The previous government had overestimated its 2014-2015 exports by PLN 20-30 billion by including fictitious invoices in its calculations, resulting in inflated GDP growth estimates, deputy PM, Finance and Development Minister Mateusz Morawiecki said on the sidelines of the Economic Forum in Davos.
“Today we already know that at least PLN 20 billion or PLN 30 billion of exports in 2014 or 2015 was fiction resulting from fake VAT invoices,” Morawiecki said. “This means that economic growth in 2014-2015 was in fact strongly overestimated.”
“I hope that GUS [state statistical office], Eurostat and economists will estimate it well,” he added, warning against making oversimplified calculations.

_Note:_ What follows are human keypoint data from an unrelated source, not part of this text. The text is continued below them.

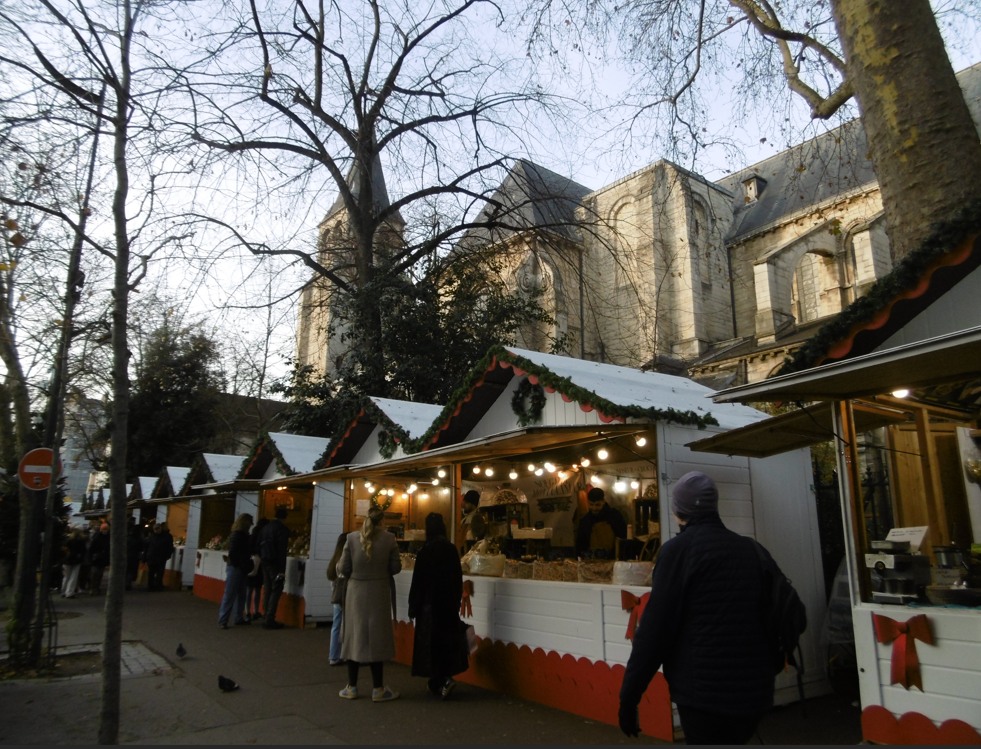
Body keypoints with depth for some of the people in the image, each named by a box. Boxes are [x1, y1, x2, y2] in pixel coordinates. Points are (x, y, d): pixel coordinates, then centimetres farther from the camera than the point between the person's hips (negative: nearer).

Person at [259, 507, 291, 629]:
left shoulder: (266, 527, 11)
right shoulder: (282, 529, -11)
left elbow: (259, 546, 12)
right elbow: (282, 551, -15)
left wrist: (262, 559, 16)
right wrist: (282, 570, -15)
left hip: (264, 563, 7)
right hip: (275, 563, -7)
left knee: (268, 590, 12)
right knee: (276, 591, -2)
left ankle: (267, 618, 15)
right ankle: (269, 620, -5)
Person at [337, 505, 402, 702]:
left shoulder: (352, 537, -7)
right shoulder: (389, 539, -9)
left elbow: (343, 568, -5)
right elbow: (396, 567, -4)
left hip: (356, 593, 1)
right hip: (379, 593, -1)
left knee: (354, 636, 11)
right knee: (376, 638, 7)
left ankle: (351, 687, 19)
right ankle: (378, 689, 13)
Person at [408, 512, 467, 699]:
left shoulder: (425, 552, -16)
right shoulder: (452, 550, -3)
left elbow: (418, 583, -12)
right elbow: (458, 579, 5)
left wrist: (413, 608, -3)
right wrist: (456, 601, 16)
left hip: (430, 604, -4)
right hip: (449, 604, 4)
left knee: (431, 642, 7)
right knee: (447, 640, 16)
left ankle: (440, 682, 5)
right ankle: (444, 678, 19)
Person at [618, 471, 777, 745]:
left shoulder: (679, 549, -11)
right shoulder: (750, 549, 6)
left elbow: (655, 628, -13)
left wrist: (629, 695, -7)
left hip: (704, 691, -6)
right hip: (753, 689, 7)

Asked about 2016 growth, Morawiecki said it would be “lower than had been planned,” but that budget income would nevertheless exceed expectations by 1-2%.
“Such growth is usually characterized by lower budget income, but here there is a piece of good news: despite lower than expected growth, lower than expected inflation, last year’s budget income will be more or less PLN 1-2% above plan,” he said.

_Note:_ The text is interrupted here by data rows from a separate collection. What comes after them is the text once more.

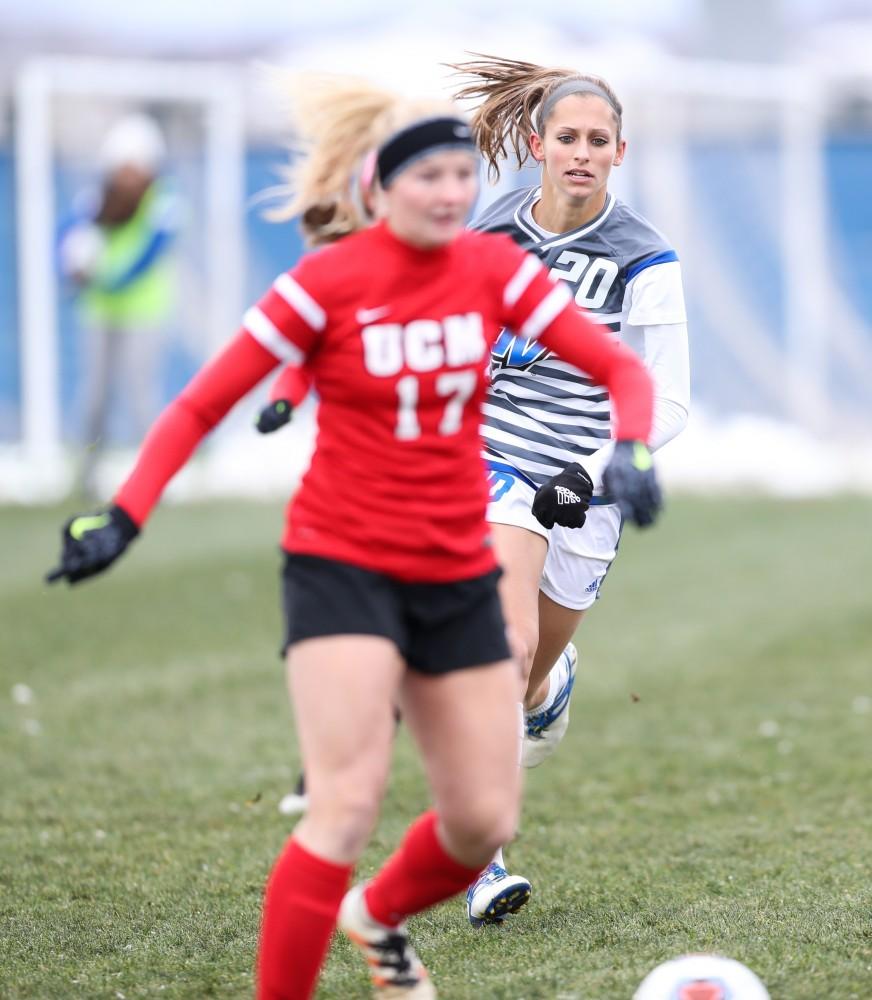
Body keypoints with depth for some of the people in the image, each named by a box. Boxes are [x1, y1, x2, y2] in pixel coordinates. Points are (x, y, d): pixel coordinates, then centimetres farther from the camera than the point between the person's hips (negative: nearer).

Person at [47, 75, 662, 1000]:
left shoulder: (493, 269, -1)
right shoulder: (330, 281, -12)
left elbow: (619, 369, 1)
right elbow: (202, 405, -8)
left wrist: (630, 451, -20)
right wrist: (124, 516, -18)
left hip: (457, 575, 5)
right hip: (343, 566, -5)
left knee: (486, 821, 7)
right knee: (348, 809, -18)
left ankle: (377, 915, 38)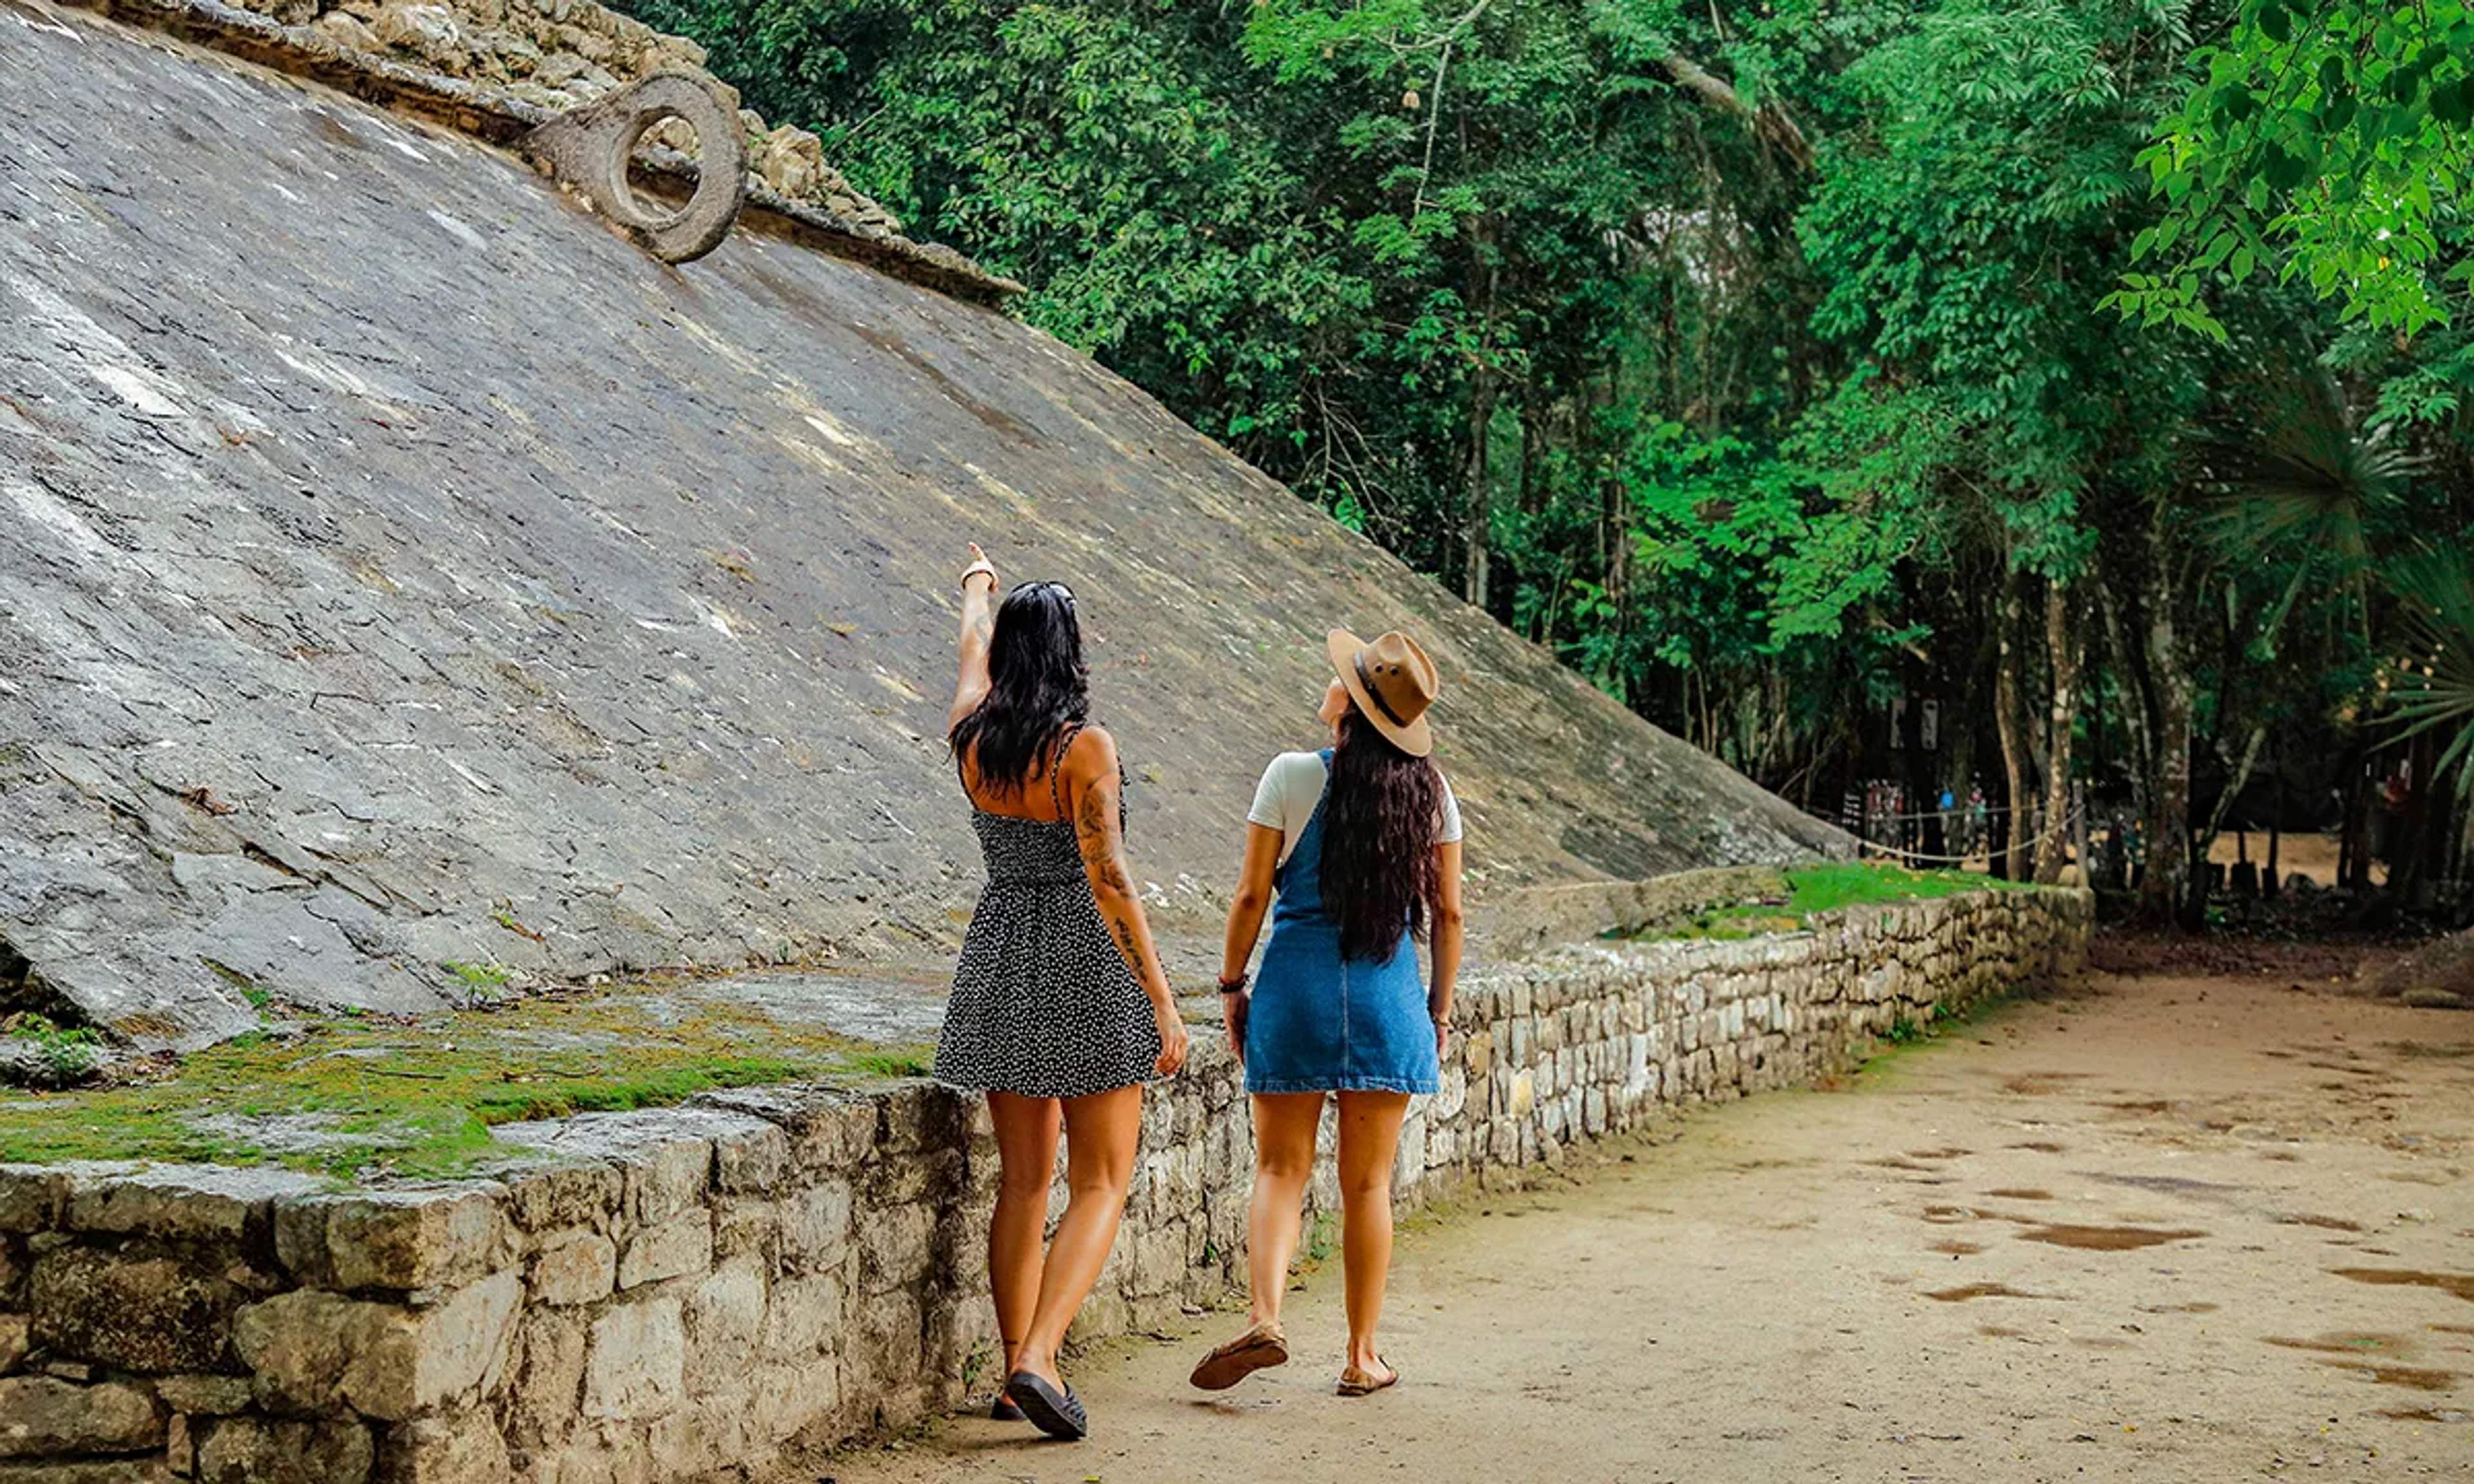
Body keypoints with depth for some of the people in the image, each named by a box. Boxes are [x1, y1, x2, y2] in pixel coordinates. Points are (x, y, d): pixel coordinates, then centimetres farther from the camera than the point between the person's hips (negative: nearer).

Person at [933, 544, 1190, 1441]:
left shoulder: (971, 736, 1)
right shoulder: (1084, 748, -16)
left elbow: (974, 650, 23)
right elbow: (1108, 881, -20)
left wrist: (978, 588, 45)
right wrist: (1162, 1003, -18)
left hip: (1000, 963, 6)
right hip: (1085, 966, -6)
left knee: (1023, 1180, 14)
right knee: (1100, 1184, 3)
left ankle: (1016, 1368, 17)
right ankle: (1036, 1360, -12)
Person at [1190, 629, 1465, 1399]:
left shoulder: (1293, 776, -6)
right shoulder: (1430, 790, 2)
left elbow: (1252, 895, -5)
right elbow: (1448, 913, 5)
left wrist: (1232, 986, 6)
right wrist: (1440, 1009, 14)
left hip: (1297, 987, -2)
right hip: (1388, 996, 2)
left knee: (1281, 1168, 7)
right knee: (1367, 1183, 10)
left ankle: (1265, 1315, -14)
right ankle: (1362, 1356, 15)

Poland reported 3.9% GDP growth in 2015 after 3.3% growth in 2014. Last year’s exports reached PLN 747 billion (EUR 178.7 billion), producing a trade surplus of PLN 15.5 billion (EUR 3.7 billion) after a 2014 deficit.
Poland’s 2016 budget was built on 3.8% GDP growth. Q1-Q2 growth reached 2.9%.
Poland’s GDP might have been overestimated by fictitious exports used for tax fraud, but by no more than 0.5% of GDP, economic think tank IBnGR expert Bohdan Wyznikiewicz said, commenting on remarks by Morawiecki.
Additionally, GUS bases its foreign trade statistics on data from the Finance Ministry, INnGR and GUS said.
Societe Generale chief economist Jaroslaw Janecki sees political motives in Morawiecki’s claims of overstated GDP in years 2014-2015: the discussion started when the data on the weaker 2016 GDP are slated to appear.